*EXERCISE DESCRIPTION*. Repeat the entries without change, omitting the pictures.
[Start of section]
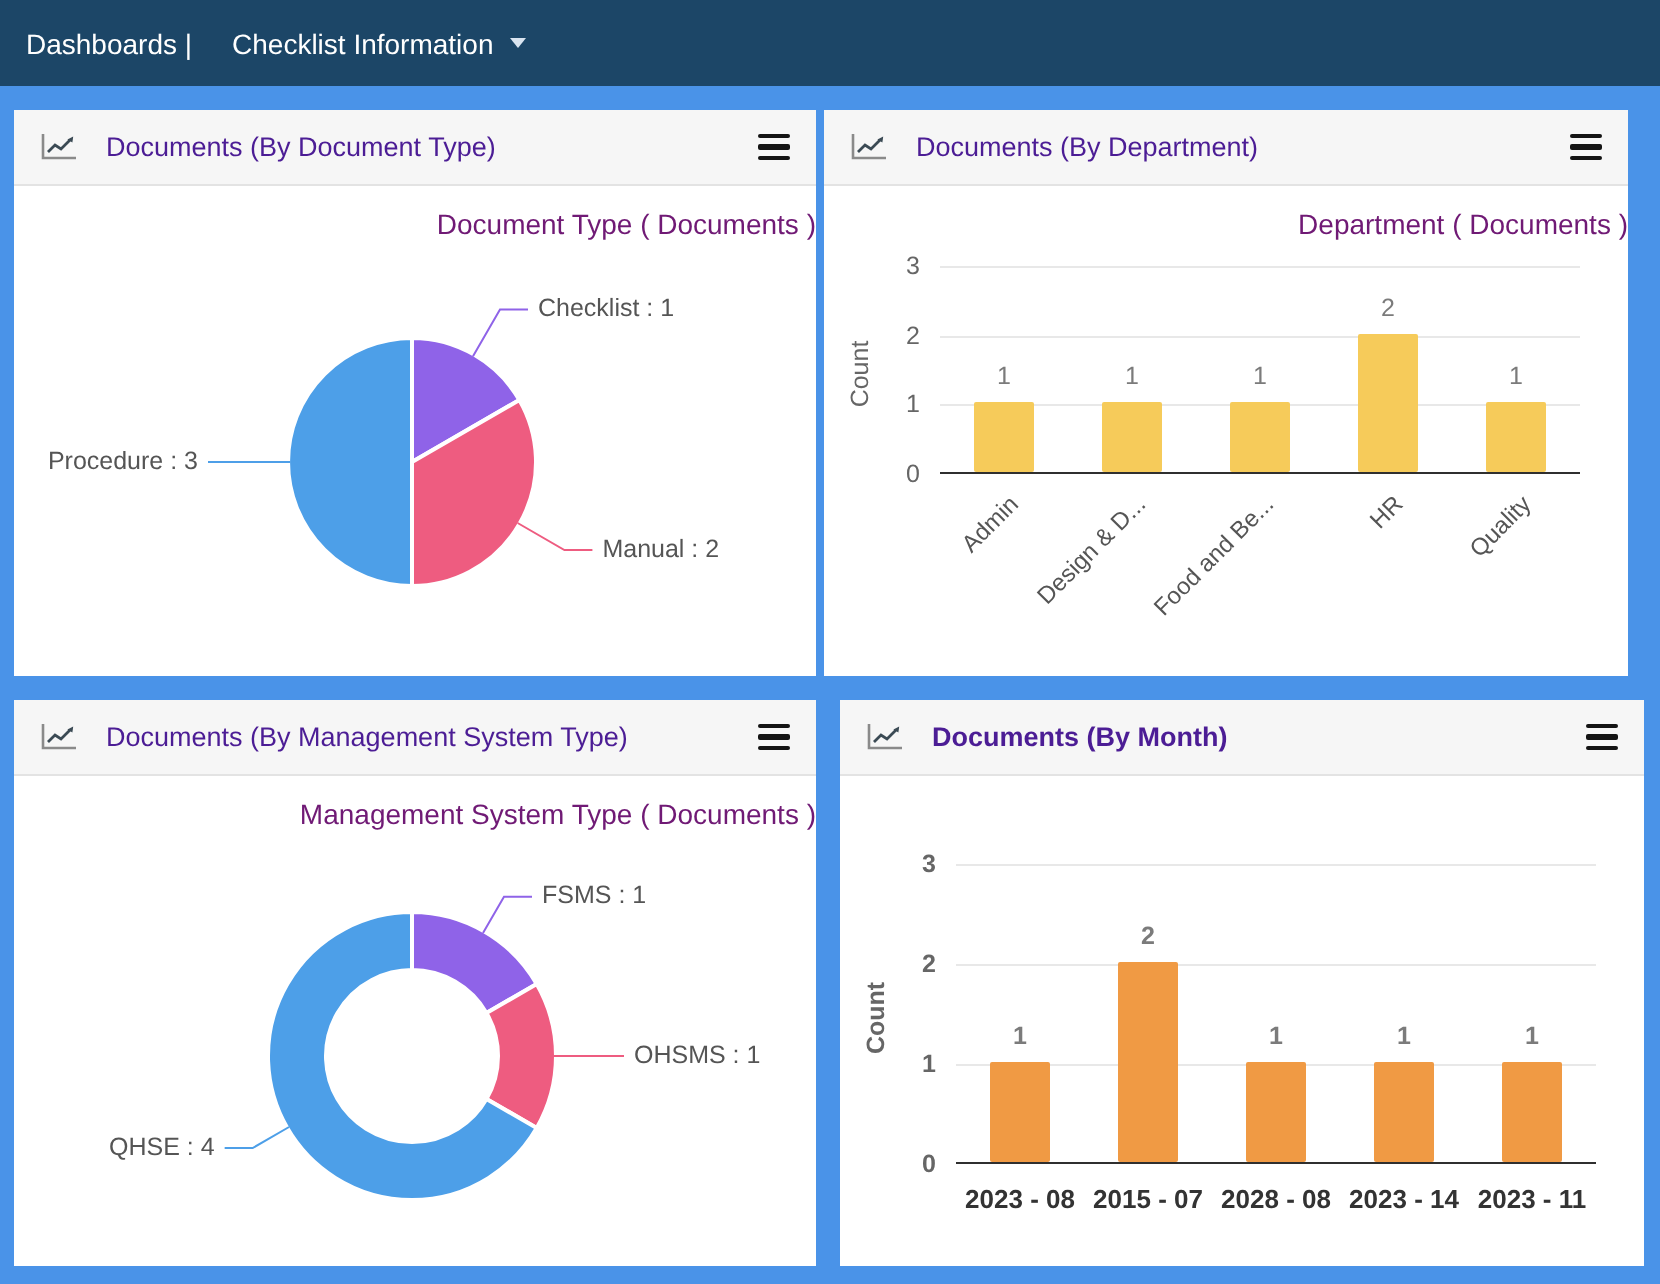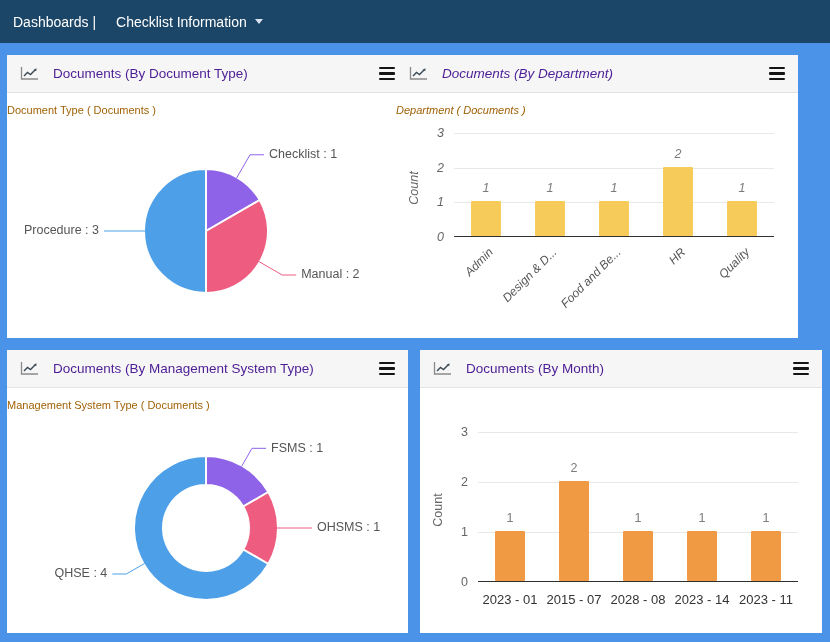--- a/index.html
+++ b/index.html
@@ -17,7 +17,7 @@
   
   .panel { position:absolute; background:#fff; }
   .p-tl { left:7px;  top:55px;  width:401px; height:283px; }
-  .p-tr { left:396px; top:55px; width:402px; height:283px;font-style:italic; }
+  .p-tr { left:412px; top:55px; width:402px; height:283px; }
   .p-bl { left:7px;  top:350px; width:401px; height:283px; }
   .p-br { left:420px; top:350px; width:402px; height:283px; }
 

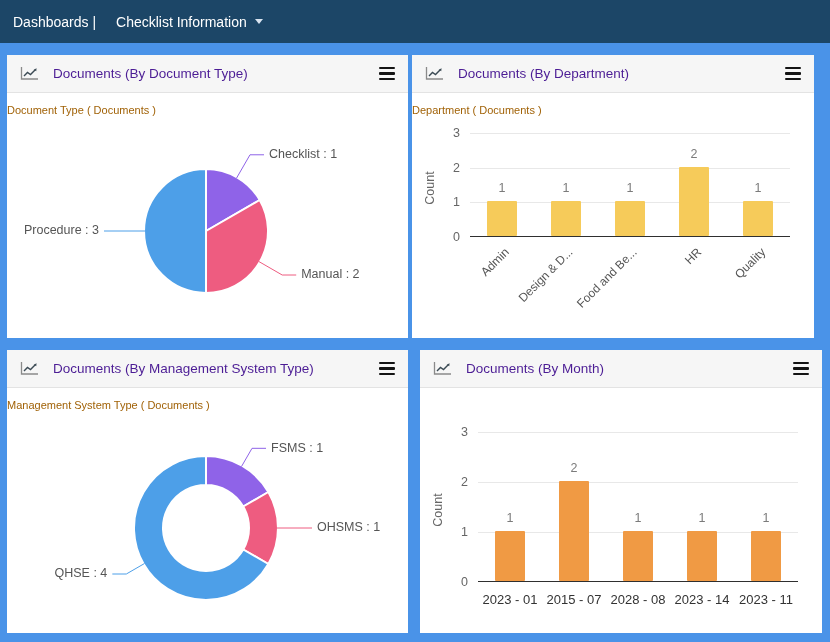--- a/index.html
+++ b/index.html
@@ -29,8 +29,8 @@
   .burger i { display:block; width:16px; height:2.4px; background:#141414; border-radius:1px; }
 
   .chart-body { position:relative; height:244px; overflow:visible; }
-  .chart-title { position:absolute; top:11px; left:0; right:0; text-align:left;
-                 font-size:11px; color:#a16207; }
+  .chart-title { position:absolute; top:11px; left:0; right:0; text-align:right;
+                 font-size:14px; color:#701a75; }
 
   
   .plot { position:absolute; border-bottom:1px solid #2f2f2f; }

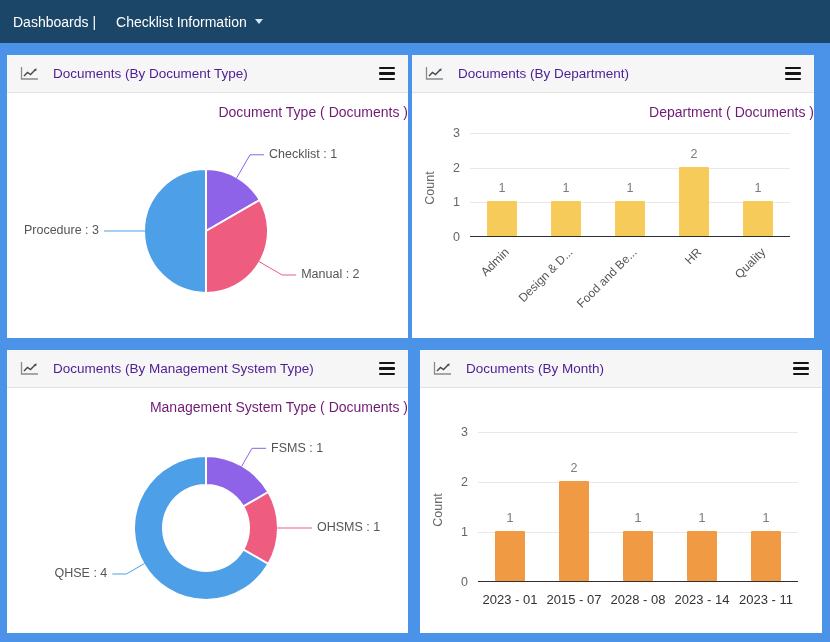--- a/index.html
+++ b/index.html
@@ -19,7 +19,7 @@
   .p-tl { left:7px;  top:55px;  width:401px; height:283px; }
   .p-tr { left:412px; top:55px; width:402px; height:283px; }
   .p-bl { left:7px;  top:350px; width:401px; height:283px; }
-  .p-br { left:420px; top:350px; width:402px; height:283px; }
+  .p-br { left:420px; top:350px; width:402px; height:283px;font-weight:bold; }
 
   .panel-header { height:38px; background:#f6f6f6; border-bottom:1px solid #e3e3e3;
                   display:flex; align-items:center; padding:0 13px; }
[End of section]
*TASK RESULT*.
--- a/index.html
+++ b/index.html
@@ -17,7 +17,7 @@
   
   .panel { position:absolute; background:#fff; }
   .p-tl { left:7px;  top:55px;  width:401px; height:283px; }
-  .p-tr { left:396px; top:55px; width:402px; height:283px;font-style:italic; }
+  .p-tr { left:412px; top:55px; width:402px; height:283px; }
   .p-bl { left:7px;  top:350px; width:401px; height:283px; }
   .p-br { left:420px; top:350px; width:402px; height:283px; }
 

--- a/index.html
+++ b/index.html
@@ -29,8 +29,8 @@
   .burger i { display:block; width:16px; height:2.4px; background:#141414; border-radius:1px; }
 
   .chart-body { position:relative; height:244px; overflow:visible; }
-  .chart-title { position:absolute; top:11px; left:0; right:0; text-align:left;
-                 font-size:11px; color:#a16207; }
+  .chart-title { position:absolute; top:11px; left:0; right:0; text-align:right;
+                 font-size:14px; color:#701a75; }
 
   
   .plot { position:absolute; border-bottom:1px solid #2f2f2f; }

--- a/index.html
+++ b/index.html
@@ -19,7 +19,7 @@
   .p-tl { left:7px;  top:55px;  width:401px; height:283px; }
   .p-tr { left:412px; top:55px; width:402px; height:283px; }
   .p-bl { left:7px;  top:350px; width:401px; height:283px; }
-  .p-br { left:420px; top:350px; width:402px; height:283px; }
+  .p-br { left:420px; top:350px; width:402px; height:283px;font-weight:bold; }
 
   .panel-header { height:38px; background:#f6f6f6; border-bottom:1px solid #e3e3e3;
                   display:flex; align-items:center; padding:0 13px; }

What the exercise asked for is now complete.